I 10 migliori dischi indie del 2007 (secondo me)

Ed eccoci alla consueta classifica dei 10 migliori dischi dell’anno appena conclusosi. Questo genere di post è un must per ogni blog musicale che si rispetti, ma è ovvio che le considerazioni altamente soggettive, sono più il pretesto per una piacevole discussione, che altro.

Bando alla cialde (!?!) perciò, ecco i miei migliori dischi indie del 2007 (dove per indie intendo l’estrazione sociale della label).

Wilco - Sky Blue Skye (Nonesuch)
Riflessivo e schizofrenico, Sky Blue Sky ha costrutti musicali che per lo più partono acustici e fortemente folk che poi vanno a concludersi con prolisse e rocciose code di chitarre. I Wilco si confermano i Wilco anche nel 2007.

Liars - Liars (Mute)
I Liars hanno una visione sostanzialmente epicurea della musica, tanto funk e tanto movimento. La loro indole artistica li porta ad esplorare i lati più art-rock della new-wave. In sostanza molto ritmo e qualche colpo ad effetto.

Kieran Hebden/Steve Reid - Tongues (Domino)
E forse Kieran (aka Four Tet) ha finalmente trovato quello che cercava in campionatori, samples e drum machines: un batterista jazz. Un synth-pop che è un singhiozzo di elettronica, un rutto sintetico e poi una lenta dgestione.
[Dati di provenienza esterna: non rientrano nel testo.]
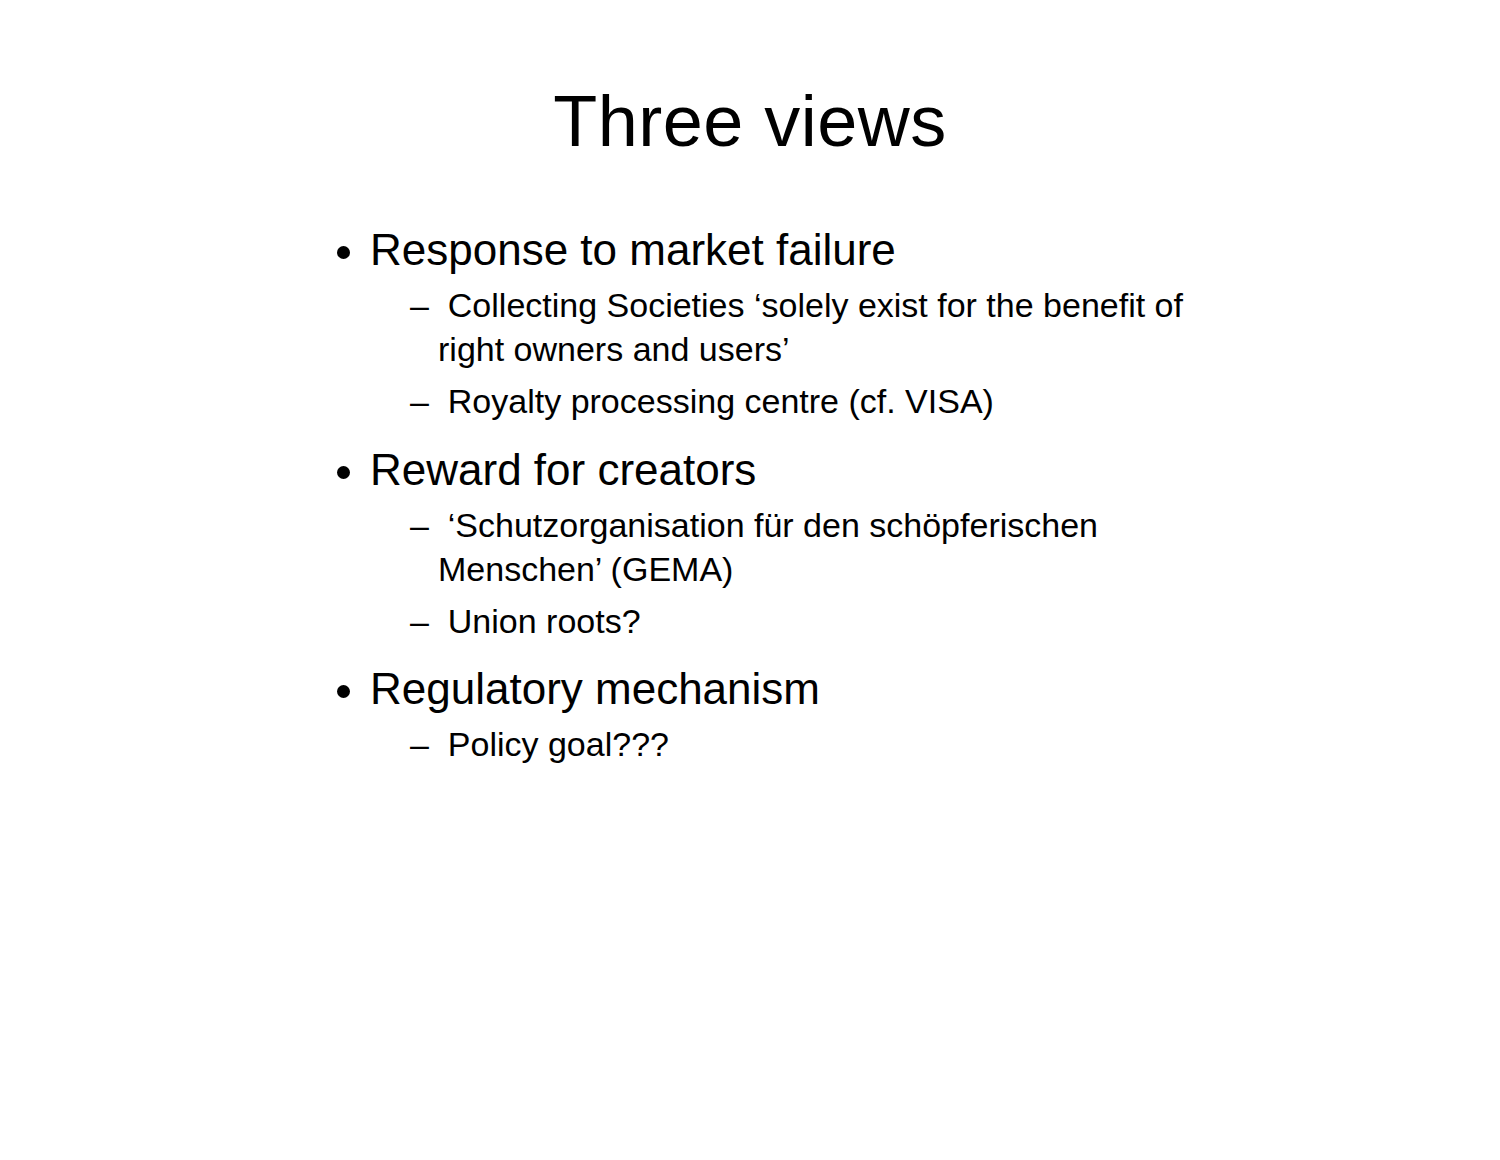Three views
Response to market failure
Collecting Societies ‘solely exist for the benefit of right owners and users’
Royalty processing centre (cf. VISA)
Reward for creators
‘Schutzorganisation für den schöpferischen Menschen’ (GEMA)
Union roots?
Regulatory mechanism
Policy goal???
The Warlocks - Heavy Deavy Skull Lover (Tee Pee)
Heavy Deavy Skull Lover è un disco di neo-psichedelia e di showgaze, affonda le radici nei Black Sabbath e tende i rami alle profondità dense dei Dead Meadows e dei My Bloody Valentine. Da accompagnarsi ad un denso Barolo.

Washington - Astral Sky (Glitterhouse)
Par di sentire i Travis nati ad Austin o i Wilco emigrati in Norvegia. Da Firewheel ad Astral Sky, fino alla conclusiva I Lost My Way, le canzoni di Astral Sky sono una più bella dell’altra. Il trio norvegese, sarà la provenienza, ha inciso il disco più fresco dell’anno.

Broken Social Scene - Presents: Kevin Drew Spirit If… (Arts & Crafts)
Spirit If … è probabilmente il miglior disco dell’intera discografia dei BSS. A farsi carico di questa rinascita è Kevin Drew, che con quattro fogli, 2 idee e 3 pentagrammi, chiede ai colleghi d’essere assecondato in un’avventura che porta (quasi esclusivamente) il suo nome.

The Flaming Lips - U.F.O’s At The Zoo - The Legendary Concert In Oaklahoma (Warner Bros)
Credo che in ambito indie si tratti di un concero paragonabile al Concert In Central Park di Simon & Garfunkel o all’esibizione di Hendrix sul palco di Woodstock, o ad altri eventi live epocali.

Burial - Untrue (Hyperdub)
Voci deformate come plastica vinilica sciolta, artificiosità estetiche a rallentatore, nebulose primordiali ambient, scricchioli della puntina sui solchi rovinati di un vecchio vineile. Tutto questo sulla punta delle dita di Burial un compositore dell’era elettronica.

The Clientele - God Save The Clientele (Merge)
Il romanticismo dei Clientele, dell’Hampshire (Londra), sa essere sfocato, fumoso e vago. Il lato malinconico spesso è un’intuizione sotto una stratificazione di suoni, dove il muro, un passo oltre quello Spectoriano, è costruito sul trinomio batteria, chitarra e basso. Magnifici.

Zu & Nobukazu Takemura - Identification With The Enemy: “A Key To The Underworld” (Atavistic)
I martelli pneumatici sordi e stoner di Takemura fraseggiano con un sax baritonale dislessico, in botta-e-risposta degni della musical-grammar di Ornette Coleman. Perfette gli innesti di Massimo Pupillo e Jacopo Battaglia, rispettivamente al basso e alla batteria.